- AVAILABLE DATA
↓

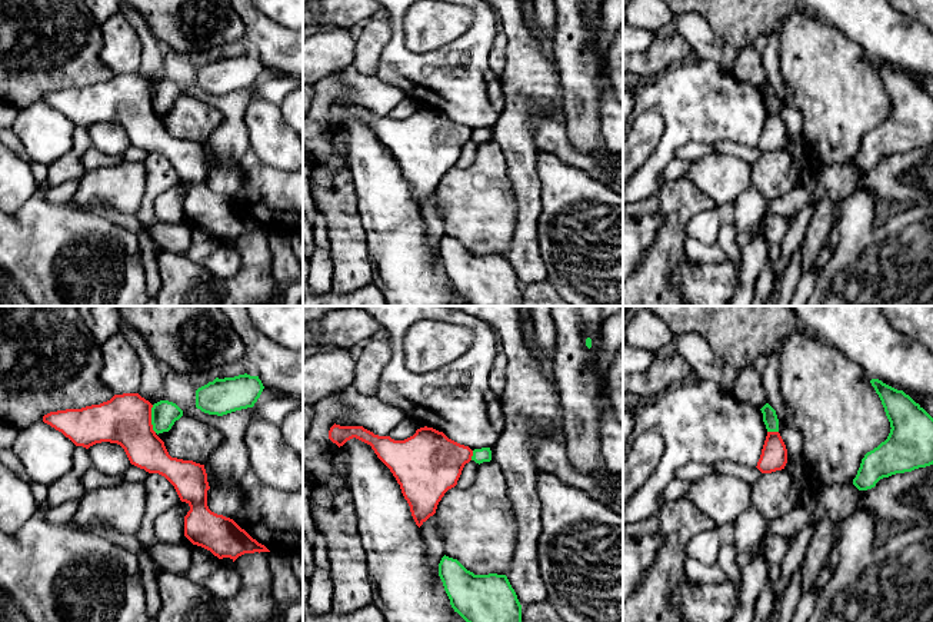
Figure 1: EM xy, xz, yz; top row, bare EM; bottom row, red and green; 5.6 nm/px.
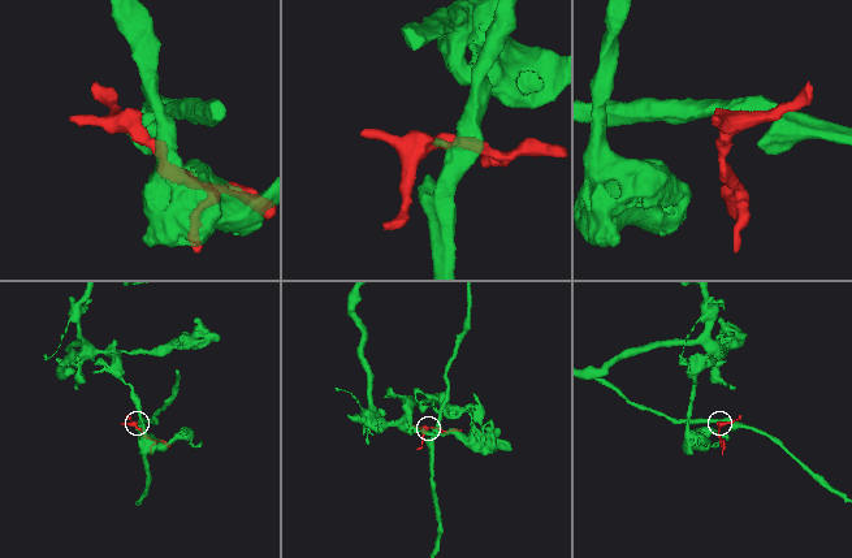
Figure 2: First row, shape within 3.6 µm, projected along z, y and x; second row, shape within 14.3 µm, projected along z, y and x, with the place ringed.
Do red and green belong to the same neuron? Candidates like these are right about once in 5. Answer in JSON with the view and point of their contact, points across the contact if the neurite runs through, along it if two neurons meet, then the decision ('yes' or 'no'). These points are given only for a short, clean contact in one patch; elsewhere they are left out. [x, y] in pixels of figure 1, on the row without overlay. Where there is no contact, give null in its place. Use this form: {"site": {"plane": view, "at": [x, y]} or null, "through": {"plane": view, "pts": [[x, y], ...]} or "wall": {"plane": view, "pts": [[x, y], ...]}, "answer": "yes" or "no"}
{"site": {"plane": "xy", "at": [150, 99]}, "wall": {"plane": "xy", "pts": [[152, 85], [152, 107], [156, 112]]}, "answer": "no"}

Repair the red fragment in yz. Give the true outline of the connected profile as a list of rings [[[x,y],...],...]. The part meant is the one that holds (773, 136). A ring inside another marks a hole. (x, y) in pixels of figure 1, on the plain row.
[[[767,112],[757,149],[762,153],[772,153],[784,149],[787,143],[787,129],[779,112]]]

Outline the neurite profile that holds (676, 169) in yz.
[[[672,160],[663,170],[663,174],[660,176],[660,180],[663,183],[666,182],[674,182],[677,179],[684,179],[686,173],[690,170],[692,162],[687,160]]]

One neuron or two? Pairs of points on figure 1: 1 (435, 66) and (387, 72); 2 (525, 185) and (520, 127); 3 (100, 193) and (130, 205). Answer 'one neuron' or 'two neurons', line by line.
1: one neuron
2: one neuron
3: one neuron

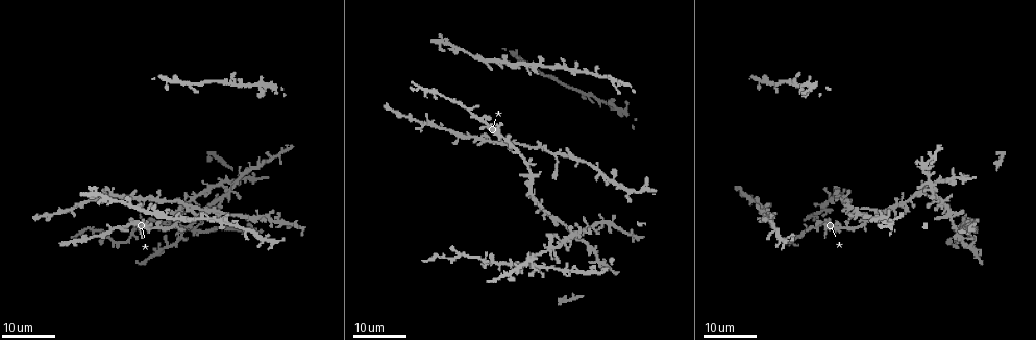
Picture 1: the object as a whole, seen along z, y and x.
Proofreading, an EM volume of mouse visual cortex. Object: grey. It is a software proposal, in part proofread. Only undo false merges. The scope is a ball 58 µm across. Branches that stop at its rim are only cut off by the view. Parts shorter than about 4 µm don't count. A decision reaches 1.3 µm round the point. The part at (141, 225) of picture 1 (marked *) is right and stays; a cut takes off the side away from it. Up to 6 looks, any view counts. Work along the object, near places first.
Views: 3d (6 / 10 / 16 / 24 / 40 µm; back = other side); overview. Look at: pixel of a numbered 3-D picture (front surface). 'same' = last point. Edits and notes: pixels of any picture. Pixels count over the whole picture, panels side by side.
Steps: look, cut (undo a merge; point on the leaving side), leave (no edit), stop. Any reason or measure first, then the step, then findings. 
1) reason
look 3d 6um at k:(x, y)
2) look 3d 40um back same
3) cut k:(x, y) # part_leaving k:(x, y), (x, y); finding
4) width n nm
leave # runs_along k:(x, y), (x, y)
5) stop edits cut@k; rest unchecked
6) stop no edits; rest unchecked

three-way junction
look 3d 24um at 1:(126, 203)

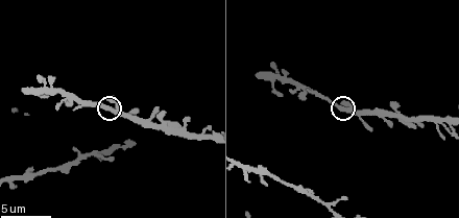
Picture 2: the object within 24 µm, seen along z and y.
look 3d 6um at 2:(108, 107)

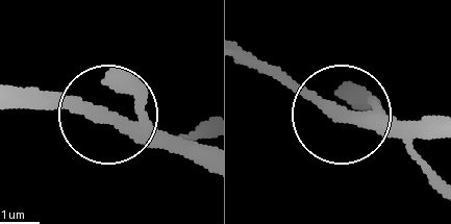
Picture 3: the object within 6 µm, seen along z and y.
leave # one cell here

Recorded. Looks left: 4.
four arms meet
look 3d 16um at 1:(279, 220)

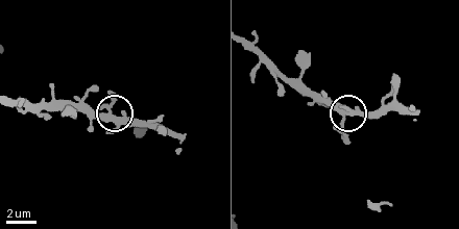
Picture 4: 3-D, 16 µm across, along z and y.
zoom in
look 3d 10um at 4:(346, 112)

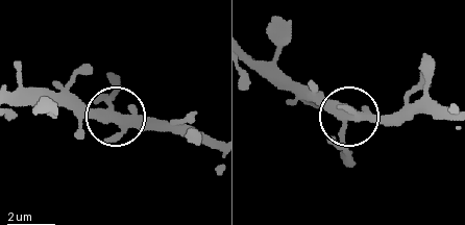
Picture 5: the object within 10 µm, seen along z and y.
width 340 nm
leave # continuous, no second cell

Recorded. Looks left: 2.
four or more arms meet
look 3d 24um at 1:(228, 192)

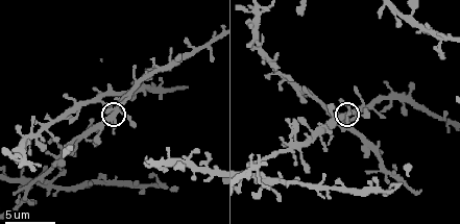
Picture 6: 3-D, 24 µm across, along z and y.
look 3d 6um at 6:(112, 116)

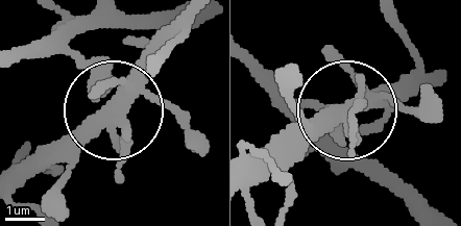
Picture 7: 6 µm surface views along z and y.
width 360 nm
leave # continuous, no second cell

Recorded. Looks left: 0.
stop no edits; rest unchecked

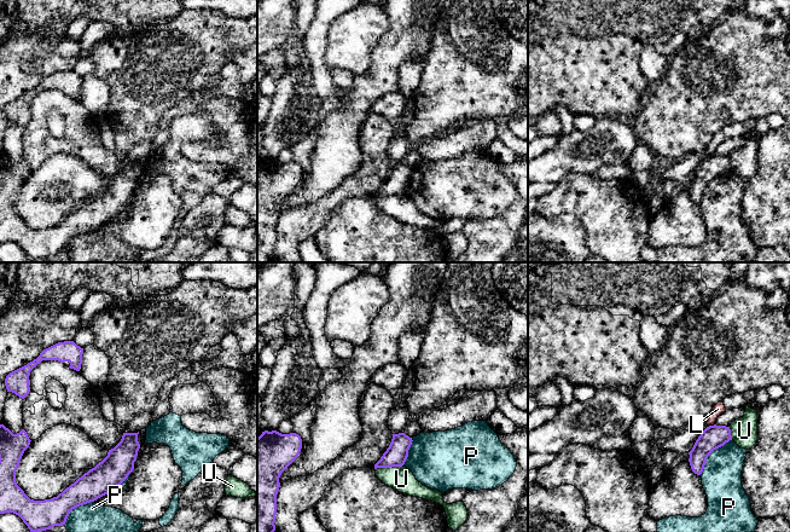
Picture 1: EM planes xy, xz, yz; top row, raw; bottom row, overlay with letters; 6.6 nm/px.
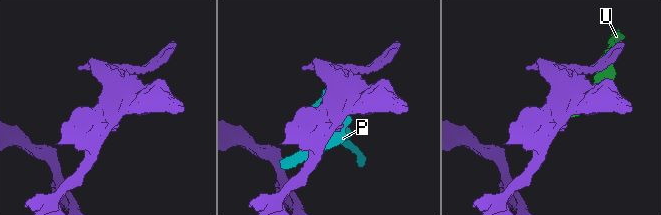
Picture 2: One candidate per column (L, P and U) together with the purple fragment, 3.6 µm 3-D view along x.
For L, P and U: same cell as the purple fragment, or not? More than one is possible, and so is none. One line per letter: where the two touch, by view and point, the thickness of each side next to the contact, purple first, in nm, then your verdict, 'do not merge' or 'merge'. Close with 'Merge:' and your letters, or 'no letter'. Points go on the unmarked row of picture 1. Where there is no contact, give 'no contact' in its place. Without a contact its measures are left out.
L: meets purple in yz at (710, 155); 160 nm thick on the purple side, 70 nm on the other; do not merge
P: meets purple in yz at (710, 181); 160 nm thick on the purple side, 280 nm on the other; do not merge
U: meets purple in xz at (388, 196); 150 nm thick on the purple side, 160 nm on the other; do not merge
Merge: no letter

↑

- REQUIREMENT
Output each record verbatim, but skip anything that is a picture.

- ANSWER SPACE
Figure 1: EM xy, xz, yz; top row, bare EM; bottom row, red and green; 5.6 nm/px.
Figure 2: First row, shape within 3.6 µm, projected along z, y and x; second row, shape within 14.3 µm, projected along z, y and x, with the place ringed.
Do red and green belong to the same neuron? Candidates like these are right about once in 5. Answer in JSON with the view and point of their contact, points across the contact if the neurite runs through, along it if two neurons meet, then the decision ('yes' or 'no'). These points are given only for a short, clean contact in one patch; elsewhere they are left out. [x, y] in pixels of figure 1, on the row without overlay. Where there is no contact, give null in its place. Use this form: {"site": {"plane": view, "at": [x, y]} or null, "through": {"plane": view, "pts": [[x, y], ...]} or "wall": {"plane": view, "pts": [[x, y], ...]}, "answer": "yes" or "no"}
{"site": {"plane": "xy", "at": [150, 99]}, "wall": {"plane": "xy", "pts": [[152, 85], [152, 107], [156, 112]]}, "answer": "no"}

Repair the red fragment in yz. Give the true outline of the connected profile as a list of rings [[[x,y],...],...]. The part meant is the one that holds (773, 136). A ring inside another marks a hole. (x, y) in pixels of figure 1, on the plain row.
[[[767,112],[757,149],[762,153],[772,153],[784,149],[787,143],[787,129],[779,112]]]

Outline the neurite profile that holds (676, 169) in yz.
[[[672,160],[663,170],[663,174],[660,176],[660,180],[663,183],[666,182],[674,182],[677,179],[684,179],[686,173],[690,170],[692,162],[687,160]]]

One neuron or two? Pairs of points on figure 1: 1 (435, 66) and (387, 72); 2 (525, 185) and (520, 127); 3 (100, 193) and (130, 205). Answer 'one neuron' or 'two neurons', line by line.
1: one neuron
2: one neuron
3: one neuron

Picture 1: the object as a whole, seen along z, y and x.
Proofreading, an EM volume of mouse visual cortex. Object: grey. It is a software proposal, in part proofread. Only undo false merges. The scope is a ball 58 µm across. Branches that stop at its rim are only cut off by the view. Parts shorter than about 4 µm don't count. A decision reaches 1.3 µm round the point. The part at (141, 225) of picture 1 (marked *) is right and stays; a cut takes off the side away from it. Up to 6 looks, any view counts. Work along the object, near places first.
Views: 3d (6 / 10 / 16 / 24 / 40 µm; back = other side); overview. Look at: pixel of a numbered 3-D picture (front surface). 'same' = last point. Edits and notes: pixels of any picture. Pixels count over the whole picture, panels side by side.
Steps: look, cut (undo a merge; point on the leaving side), leave (no edit), stop. Any reason or measure first, then the step, then findings. 
1) reason
look 3d 6um at k:(x, y)
2) look 3d 40um back same
3) cut k:(x, y) # part_leaving k:(x, y), (x, y); finding
4) width n nm
leave # runs_along k:(x, y), (x, y)
5) stop edits cut@k; rest unchecked
6) stop no edits; rest unchecked

three-way junction
look 3d 24um at 1:(126, 203)

Picture 2: the object within 24 µm, seen along z and y.
look 3d 6um at 2:(108, 107)

Picture 3: the object within 6 µm, seen along z and y.
leave # one cell here

Recorded. Looks left: 4.
four arms meet
look 3d 16um at 1:(279, 220)

Picture 4: 3-D, 16 µm across, along z and y.
zoom in
look 3d 10um at 4:(346, 112)

Picture 5: the object within 10 µm, seen along z and y.
width 340 nm
leave # continuous, no second cell

Recorded. Looks left: 2.
four or more arms meet
look 3d 24um at 1:(228, 192)

Picture 6: 3-D, 24 µm across, along z and y.
look 3d 6um at 6:(112, 116)

Picture 7: 6 µm surface views along z and y.
width 360 nm
leave # continuous, no second cell

Recorded. Looks left: 0.
stop no edits; rest unchecked

Picture 1: EM planes xy, xz, yz; top row, raw; bottom row, overlay with letters; 6.6 nm/px.
Picture 2: One candidate per column (L, P and U) together with the purple fragment, 3.6 µm 3-D view along x.
For L, P and U: same cell as the purple fragment, or not? More than one is possible, and so is none. One line per letter: where the two touch, by view and point, the thickness of each side next to the contact, purple first, in nm, then your verdict, 'do not merge' or 'merge'. Close with 'Merge:' and your letters, or 'no letter'. Points go on the unmarked row of picture 1. Where there is no contact, give 'no contact' in its place. Without a contact its measures are left out.
L: meets purple in yz at (710, 155); 160 nm thick on the purple side, 70 nm on the other; do not merge
P: meets purple in yz at (710, 181); 160 nm thick on the purple side, 280 nm on the other; do not merge
U: meets purple in xz at (388, 196); 150 nm thick on the purple side, 160 nm on the other; do not merge
Merge: no letter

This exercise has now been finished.